Now, at 23, Lula Ann has changed her name simply to Bride and has morphed into an imposingly beautiful fashionista and businesswoman, preparing to launch her own cosmetics line. Yet she falls to pieces when her boyfriend, Booker, suddenly dumps her, re-exposing the vulnerable, unloved child-self that still cowers beneath her grown-up façade.
Bride sets off to find and confront Booker, who is grappling with unfinished childhood trauma of his own, for he is the brother of the murdered boy who could not relinquish his grief when his family chose to move on. Over the years, Booker has made outward strides toward mature adulthood, studying economics for a postgraduate degree and playing the trumpet for fun in small jazz clubs. But he remains emotionally stunted, forever traumatized by his brother’s death, which has become, in the words of the sympathetic aunt who once counseled him not to let it go, “his own life. I think it’s his only life.”

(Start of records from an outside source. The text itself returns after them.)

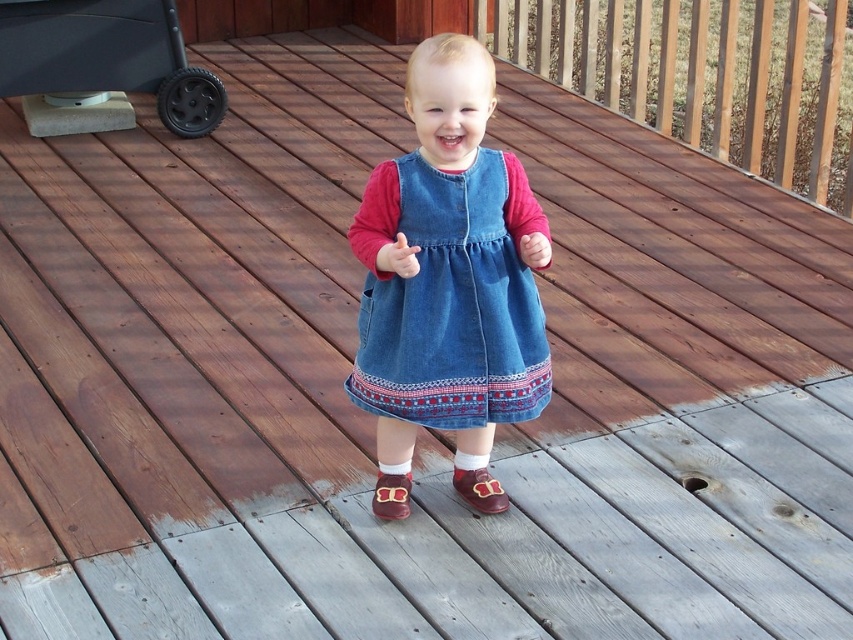
You are a fashion designer observing a child wearing a denim dress at center and brown suede shoe at center. Which clothing item is taller?

The denim dress at center has a greater height compared to the brown suede shoe at center.

The child is standing on a wooden deck. You need to determine if the denim dress at center is covering the brown suede shoe at center. Based on the scene description, what can you conclude?

The denim dress at center is positioned over brown suede shoe at center, so the denim dress at center is covering the brown suede shoe at center.

Looking at this image, you are a photographer setting up a shot of the child on the deck. You need to ensure both the black rubber baby carriage at upper left and the brown leather shoe at lower center are in focus. Given their positions, which object is closer to the camera and would require adjusting the focus first?

The black rubber baby carriage at upper left is closer to the camera than the brown leather shoe at lower center, so you should adjust the focus on the black rubber baby carriage at upper left first to ensure both are in focus.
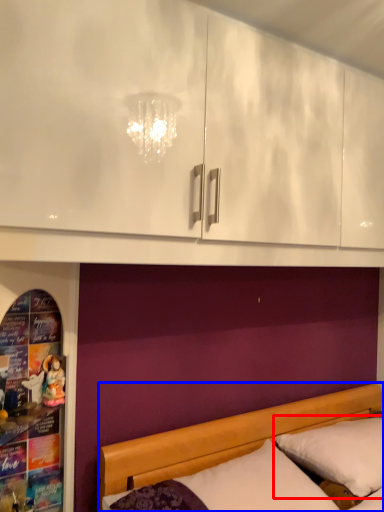
Question: Among these objects, which one is farthest to the camera, pillow (highlighted by a red box) or bed (highlighted by a blue box)?

Choices:
 (A) pillow
 (B) bed

Answer: (A)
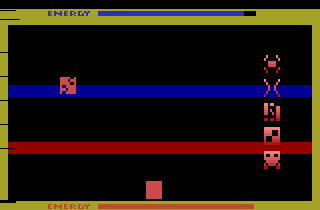
Locate an element on the screen. Image resolution: width=320 pixels, height=210 pixels. play area is located at coordinates (161, 120).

And so it comes to pass that the romance of Bride and Booker seems doomed, their “fairy-tale castle collapsed into the mud and sand on which its vanity was built.” Morrison weaves all sorts of folkloric imagery throughout Bride’s journey as she ventures from the city into the woods to search for Booker in a northern California logging town. There is a kindly forest-dwelling couple and their changeling child; there are momentous rainstorms and a fateful yellow rose; there is even a dose of magic realism when Bride notices – or does she imagine it? – that her body appears to be reverting to its original childhood form.
Morrison deploys these tropes of enchantment not to soothe or entertain, of course, but to prove how durable are the wounds of the past, how locked we are into its familiar tunes and lyrics. Along with Booker and Bride, there are four other voices who narrate the novel’s action: All are victims in some way, and all have a story to tell about the everlasting damage inflicted by the powerful upon the unprotected among us. From these intimate stories we’re encouraged to recollect Morrison’s more global and historical variations on the theme: the mutilating effects of slavery in "Beloved," for example, or the internalized racism in "The Bluest Eye."
What’s different here, though, is the concision of the text. Morrison deliberately offers only the lovely bones of the story, where some might wish for a fairy-tale landscape more extravagantly decorated with raiment, jewels, and woodland creatures. This is not to suggest that the book is monotonous. There is tonal variety here, of a carefully curated sort, and some leavening humor: At one point Bride complains about the tedium of television – “mostly blood, lipstick, and the haunches of anchorgirls.”
But what we might wish for, as every reluctant grownup must admit, is a yawning chasm away from what we need. "God Help the Child" is clearly and forcefully the effort of a writer impatient to cast off every superfluity to expose the rage and sadness at its heart.